From Tahrir Square to Hart Plaza

Let's put some motion in our movement at this year's Pride

By Michelle E. Brown

Like the rest of the world, I was glued to the television watching the events in Tahrir Square in Cairo, Egypt. The 18-day protest against the rule of former President Hosni Mubarak ultimately led to Mubarak's resignation and put the people of Egypt on the pathway to democracy.

Each day, the number of demonstrators grew, from 50,000 people on Jan. 25 to an estimated million-plus protesters on Feb. 1. Although it was led by the young people, the crowd grew to include Egyptians of all ages, classes and genders. That's right- even women.

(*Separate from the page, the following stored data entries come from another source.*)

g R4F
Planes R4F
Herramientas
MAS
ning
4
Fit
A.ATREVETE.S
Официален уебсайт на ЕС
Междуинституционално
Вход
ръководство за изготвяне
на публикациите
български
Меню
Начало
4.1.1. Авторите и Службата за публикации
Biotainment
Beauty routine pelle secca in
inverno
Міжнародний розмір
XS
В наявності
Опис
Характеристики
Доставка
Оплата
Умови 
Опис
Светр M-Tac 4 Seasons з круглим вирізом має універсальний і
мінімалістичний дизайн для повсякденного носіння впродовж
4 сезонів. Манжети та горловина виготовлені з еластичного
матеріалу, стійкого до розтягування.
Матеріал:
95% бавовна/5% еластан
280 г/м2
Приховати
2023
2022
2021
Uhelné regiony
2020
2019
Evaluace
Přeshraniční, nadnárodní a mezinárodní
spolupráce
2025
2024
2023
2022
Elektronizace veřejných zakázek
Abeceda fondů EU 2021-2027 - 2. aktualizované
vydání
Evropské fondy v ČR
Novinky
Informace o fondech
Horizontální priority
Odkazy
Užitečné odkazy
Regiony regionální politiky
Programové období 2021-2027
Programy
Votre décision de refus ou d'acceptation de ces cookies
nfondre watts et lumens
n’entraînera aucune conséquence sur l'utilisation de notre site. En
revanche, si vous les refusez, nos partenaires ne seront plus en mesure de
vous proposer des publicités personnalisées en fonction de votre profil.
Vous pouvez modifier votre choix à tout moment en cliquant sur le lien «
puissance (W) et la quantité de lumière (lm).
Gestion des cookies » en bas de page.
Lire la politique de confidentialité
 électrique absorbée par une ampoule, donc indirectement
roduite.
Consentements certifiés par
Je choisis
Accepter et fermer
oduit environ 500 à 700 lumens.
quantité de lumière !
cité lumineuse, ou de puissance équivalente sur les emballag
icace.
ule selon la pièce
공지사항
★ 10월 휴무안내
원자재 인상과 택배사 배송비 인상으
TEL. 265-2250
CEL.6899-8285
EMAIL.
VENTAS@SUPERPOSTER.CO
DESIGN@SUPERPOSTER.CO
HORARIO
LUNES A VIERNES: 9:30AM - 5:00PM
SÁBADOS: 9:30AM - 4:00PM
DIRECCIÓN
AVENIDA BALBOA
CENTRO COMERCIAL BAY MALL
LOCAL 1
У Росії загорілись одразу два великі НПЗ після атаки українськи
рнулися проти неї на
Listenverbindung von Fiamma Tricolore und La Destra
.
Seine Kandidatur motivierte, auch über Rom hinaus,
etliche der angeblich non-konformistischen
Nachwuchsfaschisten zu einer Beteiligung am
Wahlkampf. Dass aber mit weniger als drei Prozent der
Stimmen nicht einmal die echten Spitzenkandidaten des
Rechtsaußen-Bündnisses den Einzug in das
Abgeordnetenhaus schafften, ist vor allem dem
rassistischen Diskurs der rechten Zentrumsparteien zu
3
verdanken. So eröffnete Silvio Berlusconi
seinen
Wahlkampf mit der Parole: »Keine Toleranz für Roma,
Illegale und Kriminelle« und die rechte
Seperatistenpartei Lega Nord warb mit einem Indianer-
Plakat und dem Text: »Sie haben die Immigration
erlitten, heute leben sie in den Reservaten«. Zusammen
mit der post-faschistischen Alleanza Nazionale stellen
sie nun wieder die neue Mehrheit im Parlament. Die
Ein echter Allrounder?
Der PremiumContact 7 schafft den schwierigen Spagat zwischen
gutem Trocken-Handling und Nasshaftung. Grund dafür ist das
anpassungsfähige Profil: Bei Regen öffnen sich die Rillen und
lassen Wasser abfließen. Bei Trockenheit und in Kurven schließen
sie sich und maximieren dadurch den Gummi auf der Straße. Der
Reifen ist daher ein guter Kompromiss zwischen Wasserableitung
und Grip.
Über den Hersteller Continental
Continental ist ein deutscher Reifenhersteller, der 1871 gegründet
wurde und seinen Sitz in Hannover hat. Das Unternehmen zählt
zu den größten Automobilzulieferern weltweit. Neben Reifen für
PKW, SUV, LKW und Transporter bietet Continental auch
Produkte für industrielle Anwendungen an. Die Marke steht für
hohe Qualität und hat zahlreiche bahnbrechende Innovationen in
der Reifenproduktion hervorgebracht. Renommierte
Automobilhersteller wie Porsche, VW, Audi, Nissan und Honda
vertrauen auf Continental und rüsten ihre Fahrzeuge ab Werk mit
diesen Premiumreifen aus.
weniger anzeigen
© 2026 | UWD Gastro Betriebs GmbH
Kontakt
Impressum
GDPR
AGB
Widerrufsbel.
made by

They all came out of the closet of repression to demand democracy and the resignation of Mubarak. Even after Mubarak made a speech in an attempt to placate the masses, the protestors stayed in the square demanding that conditions in Egypt get better now, refusing to wait any longer.

They came out by the thousands, day by day. Although there were some reports of violence, it was amazing to see that the mood for the most part was determined, hopeful and even joyous.

When Mubarak finally stepped down, Tahrir Square erupted in a celebration, with shouts such as "Lift your head up high, you're Egyptian." In the days following, Egyptians returned with brooms and paint to clean up the square - men, women and children who loved Egypt, coming together to rebuild.

I was blown away by what I was seeing. In the face of overwhelming odds, possible violence and a myriad of challenges, the Egyptian people said "Enough!" and there was no going back. It was that moment in movement, that tipping point that must occur if there is to be change.

We've seen it before. In 1955 when, sparked by the arrest of Rosa Parks, the Montgomery bus boycott went on for thirteen months that ended with the U.S. Supreme Court ruling segregation on public buses was unconstitutional.

The massive bombing campaign against North Vietnam in 1965 gave rise to the anti-war movement with protests and marches that continued until the peace pact between the United States, South and North Vietnam and the Viet Cong in 1973.

But it wasn't just in the past or in Egypt that the winds of change were sweeping the landscape. People were saying "enough" and demanding change throughout the Middle East. It was even making its way to the Midwest, right here in the good old US of A, in Wisconsin where protesters descended upon the state capitol in protest against anti-union legislation proposed by the state's governor, Scott Walker. This action sparked similar protests in state capitols across the country.

The common thread in these protests and others resulting in real change seems to be that moment when people are no longer satisfied to wait for it to get better but take a firm, unwavering, immovable stance that "It gets better now!"

Interestingly, about the same time that the events in Egypt were reaching the high point, the announcement came that Motor City Pride was moving from Ferndale to Hart Plaza.

Still reeling from the rash of suicides from bullying among LGBT youth and the infamous "It Gets Better" media campaign, I had to wonder if our expanded Motor City Pride on June 4 and 5 might provide our community a chance to do something bigger, to stake our claim on equality here in Michigan and say loudly and proudly - "It gets better now!"

Crazy? Perhaps. But imagine if, from the Detroit Electronic Festival the weekend before, to Motor City Pride and then to the Downtown Hoedown the following weekend, we make Hart Plaza ours. I'm not talking raising rainbow flags everywhere, or changing the name from Hart Plaza to Queer Plaza. What I'm talking about is showing up and showing OUT - as OUT and proud members of the metro-Detroit community.

I know it's kind of a scary move to go to downtown Detroit. Like most, I was comfortable in Ferndale. It was safe. Each June we were here, we were queer and they were used to it. But staying safe and comfortable for one day hasn't gotten us very far the other 364 days of the year. We can still be fired for being gay. We are still fighting for an anti-bullying bill with enumerated teeth. We can't get married and our adoption rights are under fire. Need I say more - it's tough being gay in Michigan.

So maybe it's time. It's time that we stand up and tell Michigan that LGBTQIA doesn't spell separate or special. It spells community. It spells neighbor. It spells Detroit in all its diversity, in all its greatness.

This might just be our moment to catch the winds of change in our sails and put some motion in our movement. So come on down to Hart Plaza. Make some new friends while dancing and enjoying the music at the Detroit Electronic Festival and invite them to Motor City Pride. Then show up in your best western hook up the following weekend 'cause we're here, we're queer and everyone needs to just get used to it.